Осенью 1918 года меня вызвали в Петербург и предложили заведывать московским отделением издательства «Всемирная Литература», только что возникшего под эгидой Максима Горького. Приняв предложение, я вернулся в Москву. Работа моя протекала в постоянном и тесном общении с петербургским правлением. Я каждый день сносился с ним по прямому проводу, установленному в моем кабинете.

Постепенно мне стало ясно, что Горький, хотя ему принадлежала идея издательства, мало интересуется его текущими делами, которые находились в руках близких к нему людей: А. Н. Тихонова и З. И. Гржебина.

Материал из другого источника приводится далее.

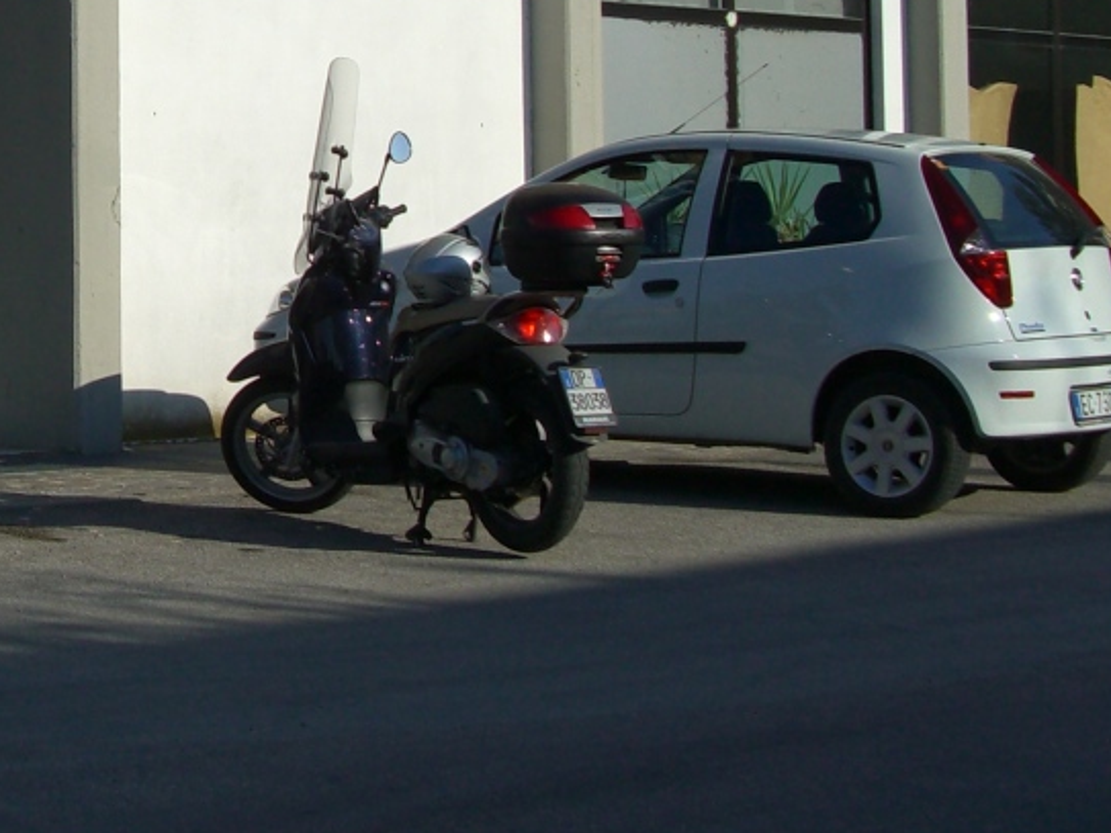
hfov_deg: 17.1
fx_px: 3594
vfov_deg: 13.1
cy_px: 51
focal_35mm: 112
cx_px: -45
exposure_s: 1/500
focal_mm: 7.9
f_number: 5.6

«Всемирная Литература» числилась состоящей «при народном комиссариате по просвещению», но фактически была автономна. Вся связь между нею и наркомпросом выражалась в том, что правительсто оплачивало ее расходы, а ее сотрудники числились на советской службе. С того момента, как было учреждено Государственное издательство, то есть с весны 1919 г., ассигновки на «Всемирную Литературу» шли через Госиздат, и я туда обращался всякий раз, как мне нужны были деньги. Осенью того же года Н… однажды позвонил мне по телефону и сказал следующее: «На Петербург наступают войска ген. Юденича. Петербург, вероятно, будет ими временно занят, благодаря чему откроется финляндская граница. Необходимо воспользоваться этим случаем, чтобы закупить в Финляндии партию бумаги для „Всемирной Литературы“. Однако на советские деньги там ничего не продают. Поэтому отправляйтесь немедленно в Госиздат и потребуйте, чтобы вам выдали необходимую сумму денежными знаками Временного Правительства. Получив деньги, известите меня, а я вам тогда скажу, как их сюда переслать».

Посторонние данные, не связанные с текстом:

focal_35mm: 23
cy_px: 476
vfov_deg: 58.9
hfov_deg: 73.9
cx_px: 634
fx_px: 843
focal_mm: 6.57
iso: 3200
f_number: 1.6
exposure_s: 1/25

Не помню, какую сумму назвал Н… Во всяком случае, она была очень велика и в несколько раз превышала те суммы, которые мне обычно приходилось брать в Государственном Издательстве. Кроме того, деньги Временного Правительства в ту пору еще имели мистическую, но почти валютную ценность и расходовались только на самые важные государственные и партийные надобности. Всякие частные операции с ними сурово преследовались, и даже самое хранение их считалось чуть ли не преступлением. Кроме этого, мне показалось рискованно идти в советское учреждение и там развивать планы, основанные на предстоящих неудачах красной армии. Поэтому я ответил Н…, что прошу его требование изложить на бумаге и прислать мне не иначе, как за подписью самого Горького. После некоторых препирательств Н… повесил трубку. Однако на другой день бумага пришла, и мне ничего не оставалось, как отправиться с ней в Госиздат.